Movies like the Terminator and AI popularized the idea of intelligent machines walking amongst us. In one scenario, the machines become enemies and try to exterminate humanity, leading to an apocalyptic future. In another, machines remain as docile slaves that perform all the hard labor humans don’t want to do. But, how feasible any of these two scenarios are?
The first discussions about artificial intelligence started in the 1950s and gained a place in the popular imagination in the 1970s when clever programmers started writing software capable of playing chess and answering simple questions. From there, many movies, novels, etc. were made on the subject. However, after more than half a century, intelligent machines are still not here.
The first problem one has to solve before being able to create an intelligent machine is to understand from where consciousness comes. Interesting enough, this is a question that still doesn’t have an answer from the technical fields. Every living being shows some level of consciousness, from unicellular organisms to human beings. However, even the most complex supercomputers don’t show any level of consciousness: they are still just dumb machines that are limited to perform the tasks they are programmed to execute.
To understand this, it’s useful to know about the automatons, machines created since antiquity to follow a predetermined set of operations, moving or even executing complex tasks, like drawing. One example is the Maillardet’s automaton, produced in the 1800s by Henri Maillardet. By using a complex system of gears and pulleys, he was able to create a machine capable of making elaborate drawings and even writing short poems! One that could not understand how the machine works could be fooled into thinking that it is some kind of supernatural thing, but a well-informed observer understands that it is just a dumb machine. The intelligence is not in the machine, but in the person who developed it.
A modern computer or robot is not different from such machiners in essence. They are just more elaborate and can thus execute more complex tricks. Still, they execute a predetermined set of instructions, and can thus execute different operations. There are computers that can play chess, that can talk, answer questions, drive, or even build parts of other machines. However, in every case it’s is just a dumb machine, mechanically or electronically following a set of instructions created by a human being. Just as in the automatons from previous centuries, the intelligence is not in the machine, but in its creator.
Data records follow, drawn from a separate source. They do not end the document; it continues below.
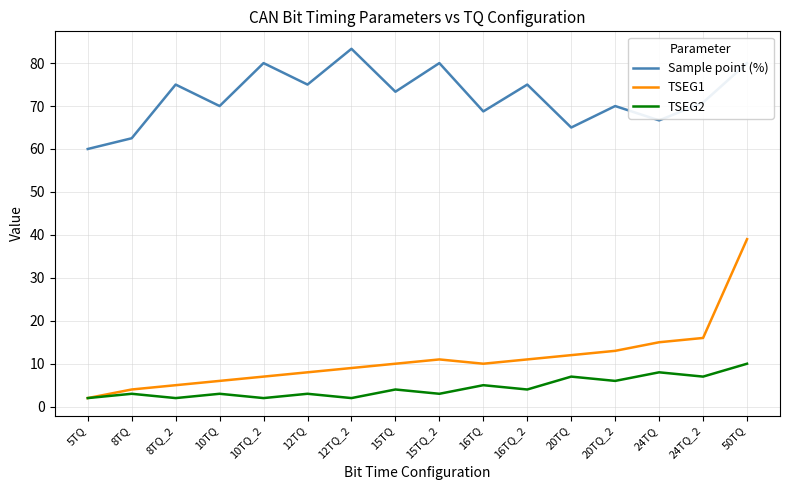

The value of TSEG1 at 24TQ is 15.0. True or false?

True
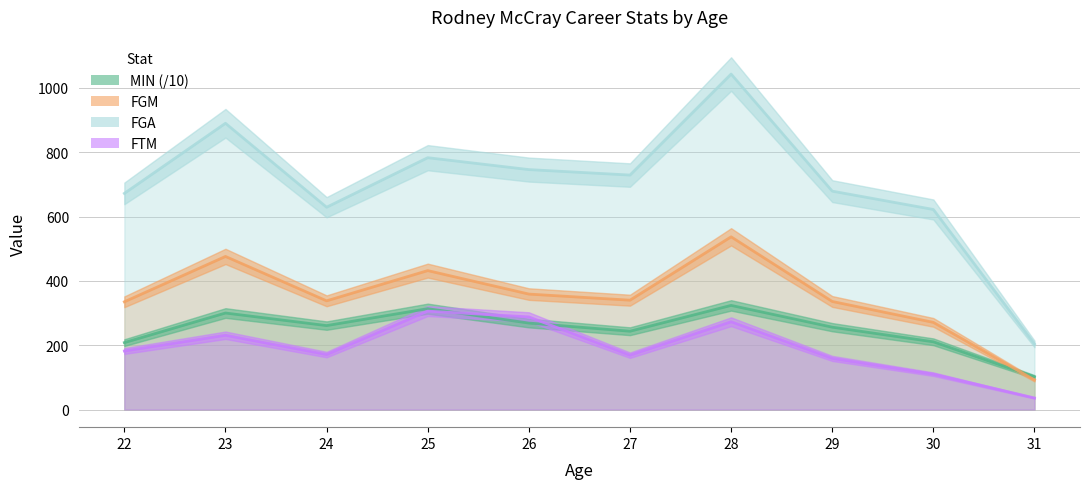

Which category has the highest value in the FGM series?

28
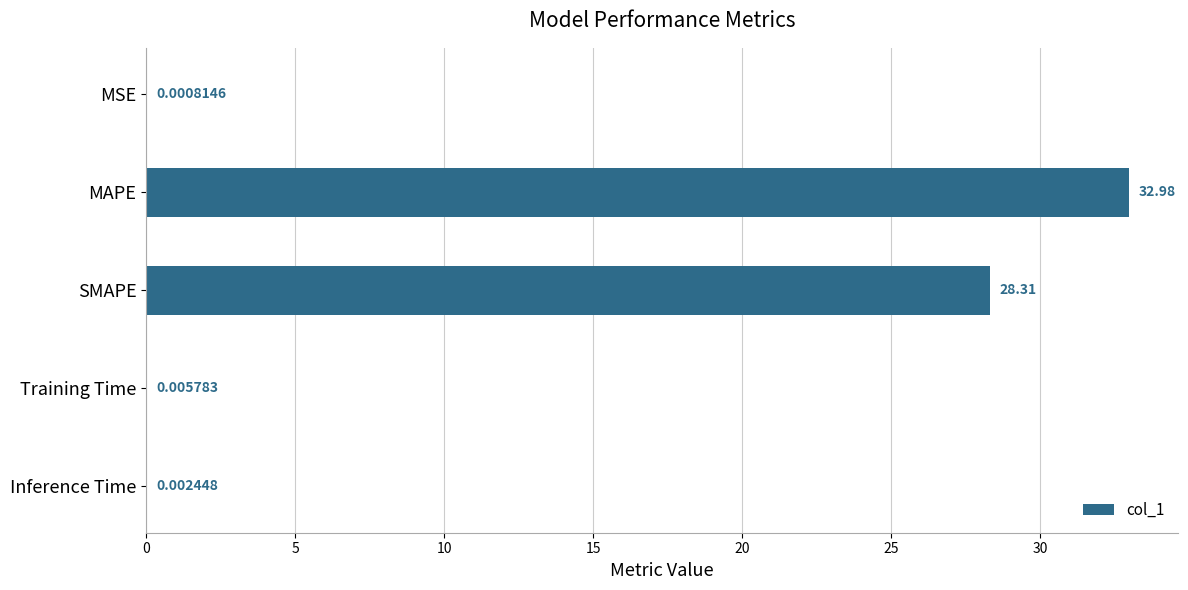

What is the sum of all values?

61.3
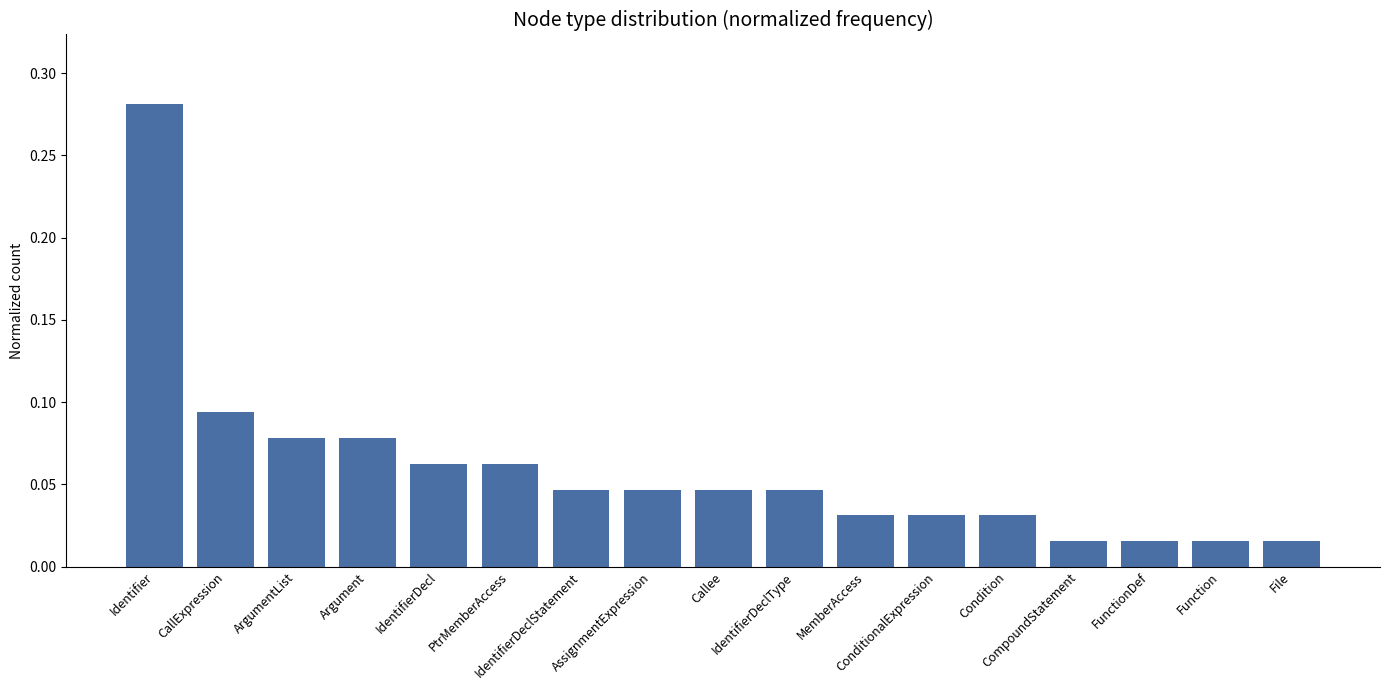

What is the value of the 5th bar from the left?

0.1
Some believe that it has to do with complexity: as a system becomes more and more complex, eventually consciousness manifests. However, this is a theory that has been disproved by every new generation of computer systems. Now there are supercomputers with extraordinary complexity and processing power, made from thousands of interconnected servers, each one dozen times more powerful than a domestic computer. Still, up to this date, none of them showed any level of consciousness.
According to the Vedas, consciousness and consequently intelligence comes not from matter, but from the soul. Every living entity, from simple organisms to human beings manifests a certain level of consciousness and intelligence, which becomes more prominent as a soul advances towards higher species, finally maturing when one reaches a human body. Actually, intelligence is not even in the gross body, but in the subtle body. Intelligence is thus not a result of the interaction of neurons, but a manifestation of the subtle body, which accompanies the soul from one body to the next. The brain is thus more like an interface, which connects this subtle intelligence to the gross body.
A machine doesn’t have a soul, therefore it can’t show any level of consciousness. If one can create a sufficiently complex machine, capable of executing different tasks or imitating certain aspects of human behavior, he may be able to fool uninformed people, but in any case, the machine will be just following the set of instructions he created.
It’s not impossible to create a machine that can imitate human behavior to an extent that may seem believable for some or to create machines that can kill, as long as one can find someone sufficiently intelligent to do so, but such machines will never be conscient or truly intelligent. They will never have a soul, therefore they will never be alive. Not only that, but they will always blindly follow all the mistakes present in the set of instructions created by the programmer, requiring constant human attention to continue to operate.
When we understand these points, it becomes easy to appreciate the work of the Creator. Not only he created plants and animals, each one with sufficient intelligence to perform the tasks necessary for their survival, but also human beings, who can think and question their own existence. Not only are they complex machines capable of moving, interacting, maintaining themselves learning, and even replicating, but each one possesses an eternal soul, capable of loving. If the creations are so complex and intelligent, what to say about their creator?
If anything, the evolution of computers teaches us a few things about the complexity of Krsna’s creation. Modern computer vision programs require about 1,000,000 MIPS of processing power, which is still more than most modern processors can offer. And this is just for the vision, so a computer can detect movement and recognize objects, which is just a small part of the set of functions a human being performs in his daily routine.